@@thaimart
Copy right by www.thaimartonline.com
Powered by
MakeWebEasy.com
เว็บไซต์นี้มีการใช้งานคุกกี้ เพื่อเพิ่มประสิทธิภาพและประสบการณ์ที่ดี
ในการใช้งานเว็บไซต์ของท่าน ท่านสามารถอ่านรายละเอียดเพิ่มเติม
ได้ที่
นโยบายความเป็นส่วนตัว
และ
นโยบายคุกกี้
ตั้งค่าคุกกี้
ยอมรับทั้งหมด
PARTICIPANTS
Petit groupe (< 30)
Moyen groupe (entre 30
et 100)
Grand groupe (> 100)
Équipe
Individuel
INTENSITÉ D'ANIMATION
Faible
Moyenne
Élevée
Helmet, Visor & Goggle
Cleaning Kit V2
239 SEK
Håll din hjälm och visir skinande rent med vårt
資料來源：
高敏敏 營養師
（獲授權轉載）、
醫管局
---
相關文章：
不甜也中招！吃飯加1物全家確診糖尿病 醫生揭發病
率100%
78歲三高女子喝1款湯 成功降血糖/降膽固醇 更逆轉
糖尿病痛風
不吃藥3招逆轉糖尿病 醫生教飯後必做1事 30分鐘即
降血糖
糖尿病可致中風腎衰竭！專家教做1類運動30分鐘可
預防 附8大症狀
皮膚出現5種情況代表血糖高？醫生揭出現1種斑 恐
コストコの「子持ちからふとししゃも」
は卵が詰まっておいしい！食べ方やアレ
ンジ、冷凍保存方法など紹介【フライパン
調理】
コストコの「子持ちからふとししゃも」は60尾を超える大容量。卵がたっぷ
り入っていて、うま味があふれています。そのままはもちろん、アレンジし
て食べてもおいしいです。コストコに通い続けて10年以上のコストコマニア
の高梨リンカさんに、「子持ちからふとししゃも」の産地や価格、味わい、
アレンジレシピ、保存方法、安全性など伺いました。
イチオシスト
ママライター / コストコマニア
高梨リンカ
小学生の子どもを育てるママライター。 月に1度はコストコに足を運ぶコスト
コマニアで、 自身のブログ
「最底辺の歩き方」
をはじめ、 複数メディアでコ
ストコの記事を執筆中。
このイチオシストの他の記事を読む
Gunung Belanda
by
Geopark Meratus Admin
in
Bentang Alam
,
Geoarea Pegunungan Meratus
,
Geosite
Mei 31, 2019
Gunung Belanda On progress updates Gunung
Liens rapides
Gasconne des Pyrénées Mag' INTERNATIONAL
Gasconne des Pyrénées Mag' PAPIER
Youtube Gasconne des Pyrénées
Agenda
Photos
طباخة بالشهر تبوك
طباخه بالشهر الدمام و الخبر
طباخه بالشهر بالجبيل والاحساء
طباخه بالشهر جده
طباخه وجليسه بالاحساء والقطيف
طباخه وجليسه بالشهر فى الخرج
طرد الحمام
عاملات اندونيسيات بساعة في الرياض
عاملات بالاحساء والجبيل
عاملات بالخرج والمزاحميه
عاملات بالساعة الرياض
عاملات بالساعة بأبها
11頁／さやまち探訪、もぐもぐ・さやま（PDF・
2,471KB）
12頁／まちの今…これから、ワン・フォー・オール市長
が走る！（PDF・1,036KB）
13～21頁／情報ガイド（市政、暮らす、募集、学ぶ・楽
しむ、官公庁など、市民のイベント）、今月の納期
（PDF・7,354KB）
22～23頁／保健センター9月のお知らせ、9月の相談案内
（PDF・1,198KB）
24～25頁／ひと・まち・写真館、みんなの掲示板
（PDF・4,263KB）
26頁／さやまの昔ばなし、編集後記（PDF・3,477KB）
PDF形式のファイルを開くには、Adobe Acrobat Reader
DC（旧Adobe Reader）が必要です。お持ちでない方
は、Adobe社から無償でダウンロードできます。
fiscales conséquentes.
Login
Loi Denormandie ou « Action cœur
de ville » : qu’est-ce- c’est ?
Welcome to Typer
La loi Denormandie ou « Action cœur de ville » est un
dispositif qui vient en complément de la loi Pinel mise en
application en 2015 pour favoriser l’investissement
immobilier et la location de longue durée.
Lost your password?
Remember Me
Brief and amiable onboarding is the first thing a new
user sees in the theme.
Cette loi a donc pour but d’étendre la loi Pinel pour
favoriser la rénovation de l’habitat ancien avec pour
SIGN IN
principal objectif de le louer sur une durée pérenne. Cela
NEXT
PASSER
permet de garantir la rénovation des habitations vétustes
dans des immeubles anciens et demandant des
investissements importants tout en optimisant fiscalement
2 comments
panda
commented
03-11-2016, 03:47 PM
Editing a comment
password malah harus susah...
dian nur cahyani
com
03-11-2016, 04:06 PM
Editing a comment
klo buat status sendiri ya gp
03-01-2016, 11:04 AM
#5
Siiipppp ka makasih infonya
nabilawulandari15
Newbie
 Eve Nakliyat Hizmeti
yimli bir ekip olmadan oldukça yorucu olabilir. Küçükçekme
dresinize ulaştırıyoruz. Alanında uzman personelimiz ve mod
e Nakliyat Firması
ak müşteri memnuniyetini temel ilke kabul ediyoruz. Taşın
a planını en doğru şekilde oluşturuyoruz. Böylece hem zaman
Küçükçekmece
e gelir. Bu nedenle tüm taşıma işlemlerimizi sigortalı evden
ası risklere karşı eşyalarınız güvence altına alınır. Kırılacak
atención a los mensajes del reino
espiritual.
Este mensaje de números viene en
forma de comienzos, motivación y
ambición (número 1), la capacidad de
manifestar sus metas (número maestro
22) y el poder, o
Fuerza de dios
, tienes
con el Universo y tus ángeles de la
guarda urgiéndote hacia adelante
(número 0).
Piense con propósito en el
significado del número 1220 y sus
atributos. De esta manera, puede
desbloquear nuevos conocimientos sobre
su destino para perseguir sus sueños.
● ● ●
> [Work item] Whenever a line in the records above contains the string "بالشهر", copy that line.

> [Reply to the exercise]
طباخة بالشهر تبوك
طباخه بالشهر الدمام و الخبر
طباخه بالشهر بالجبيل والاحساء
طباخه بالشهر جده
طباخه وجليسه بالشهر فى الخرج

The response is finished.